# Klein-Motoren mit Profibus ?



## Larry Laffer (25 Mai 2007)

Hallo,
wir setzen in unserer Firma viel kleine EC-Motoren ein. Dabei im Augenblick favourisiert Dunker oder Maxxon. Die Leistungsklasse ist hierbei normalerweise max. 240 W und die Kraft kommt über das Getriebe.
Ich hätte jetzt Spass daran, solche Antriebe direkt über Profibus zu steuern (Anschaltung im Motor). Hat jemand da einen Hersteller-Tip oder / und Erfahrungen für mich ?

Danke schon mal im Vorraus ...


----------



## Unregistrierter gast (25 Mai 2007)

Larry Laffer schrieb:


> Hallo,
> wir setzen in unserer Firma viel kleine EC-Motoren ein.
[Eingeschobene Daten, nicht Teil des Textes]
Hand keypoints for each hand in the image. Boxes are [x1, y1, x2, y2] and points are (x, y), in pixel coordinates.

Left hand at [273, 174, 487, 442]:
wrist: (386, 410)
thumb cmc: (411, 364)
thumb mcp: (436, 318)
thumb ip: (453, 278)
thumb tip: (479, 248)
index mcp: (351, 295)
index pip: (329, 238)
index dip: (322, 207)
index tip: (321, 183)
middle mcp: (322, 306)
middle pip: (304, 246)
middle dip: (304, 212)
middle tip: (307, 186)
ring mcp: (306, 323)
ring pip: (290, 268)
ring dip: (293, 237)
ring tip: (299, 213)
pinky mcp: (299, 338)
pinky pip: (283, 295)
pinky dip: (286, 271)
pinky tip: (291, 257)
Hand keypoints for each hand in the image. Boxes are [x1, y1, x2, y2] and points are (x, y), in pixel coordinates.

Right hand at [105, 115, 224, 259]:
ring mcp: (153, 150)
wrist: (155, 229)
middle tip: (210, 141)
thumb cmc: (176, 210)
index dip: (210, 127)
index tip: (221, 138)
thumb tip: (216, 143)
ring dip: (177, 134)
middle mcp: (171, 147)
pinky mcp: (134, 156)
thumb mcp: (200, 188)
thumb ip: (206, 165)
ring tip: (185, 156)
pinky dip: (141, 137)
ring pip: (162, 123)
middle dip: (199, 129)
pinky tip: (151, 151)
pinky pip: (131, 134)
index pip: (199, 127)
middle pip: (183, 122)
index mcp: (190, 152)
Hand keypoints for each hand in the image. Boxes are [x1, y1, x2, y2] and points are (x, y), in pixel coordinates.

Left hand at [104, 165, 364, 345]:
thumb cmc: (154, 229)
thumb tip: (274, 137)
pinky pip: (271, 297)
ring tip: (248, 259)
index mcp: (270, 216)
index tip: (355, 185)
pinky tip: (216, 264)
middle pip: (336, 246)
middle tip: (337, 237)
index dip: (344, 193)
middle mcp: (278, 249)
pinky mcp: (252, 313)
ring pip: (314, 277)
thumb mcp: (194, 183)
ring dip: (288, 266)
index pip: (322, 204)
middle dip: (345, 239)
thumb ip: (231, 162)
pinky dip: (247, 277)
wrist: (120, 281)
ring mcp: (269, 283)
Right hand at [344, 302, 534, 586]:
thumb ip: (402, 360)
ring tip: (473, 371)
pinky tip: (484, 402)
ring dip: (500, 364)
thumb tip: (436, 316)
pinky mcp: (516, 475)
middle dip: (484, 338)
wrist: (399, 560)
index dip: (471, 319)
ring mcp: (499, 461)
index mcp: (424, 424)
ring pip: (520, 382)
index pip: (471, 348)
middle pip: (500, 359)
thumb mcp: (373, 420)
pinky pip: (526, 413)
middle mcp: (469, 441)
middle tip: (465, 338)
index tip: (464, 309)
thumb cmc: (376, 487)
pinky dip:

Dabei im Augenblick favourisiert Dunker oder Maxxon. Die Leistungsklasse ist hierbei normalerweise max. 240 W und die Kraft kommt über das Getriebe.
> Ich hätte jetzt Spass daran, solche Antriebe direkt über Profibus zu steuern (Anschaltung im Motor). Hat jemand da einen Hersteller-Tip oder / und Erfahrungen für mich ?
> 
> Danke schon mal im Vorraus ...




Klar: POSMO A mit 300W.
Komfortabel zu steuern und mit reichhaltiger Getriebeauswahl.

Kosten um die 1500 Eu, du brauchts zusätzlich zu den 24V Elektronikspannung noch 48V Lastspannung.

Es gibt auch 70W Typen, die benötigen nur 24V.


----------



## Larry Laffer (25 Mai 2007)

Heh UG, das ging ja schnell ...
Ich habe auch gleich mal nachgesehen im Siemens-Online-Katalog. Was ich da nicht gefunden habe ist : wie groß sind die Dinger ? Meine Kontrukteuere stehen nämlich auf Antriebe, die inklusive Getriebe die Größe einer Cola-Dose nach Möglichkeit nicht überschreiten ... der sah mir jetzt doch etwas größer aus ...:???:


----------



## Unregistrierter gast (25 Mai 2007)

Larry Laffer schrieb:


> Heh UG, das ging ja schnell ...
> Ich habe auch gleich mal nachgesehen im Siemens-Online-Katalog. Was ich da nicht gefunden habe ist : wie groß sind die Dinger ? Meine Kontrukteuere stehen nämlich auf Antriebe, die inklusive Getriebe die Größe einer Cola-Dose nach Möglichkeit nicht überschreiten ... der sah mir jetzt doch etwas größer aus ...:???:




Klar, der ist ca. 40 cm lang, abhängig vom Getriebe.
Im Katalog findest du aber alle Maßzeichnungen, da bin ich mir sicher !


----------



## Larry Laffer (25 Mai 2007)

Na, 40 cm sind ja schon die Größe von 2 Cola-Dosen. Das wird ein Problem. Ich bin auch mit den Sinamics als Servo's bisher auf wenig Gegenliebe gestossen ...


----------



## Ralle (25 Mai 2007)

Sieh dir mal die IclA-Servomotore von Berger-Lahr an. Das sind kleine Servos mit Profibusanschluß. Dazu gibts auch Bausteine für die S7.

http://www.berger-lahr.de/index.php?scriptlet=CMS/Content&id=110&language=de


----------



## Larry Laffer (27 Mai 2007)

Da werde ich micht nächste Woche mal näher damit beschäftigen ...


----------



## Markus (28 Mai 2007)

http://www.esitron.de/

selber schon erfolgreich eingesetzt, super service!
sind ec´s mit vorsatzgetriebe und busanschluss...


----------



## KompaktAntrieb (6 Juni 2007)

http://www.jvl.dk/default.asp?Action=Details&Item=703

Der Servoantrieb hat eine andere Bauform, falls die zuvor genannten nicht passen.


----------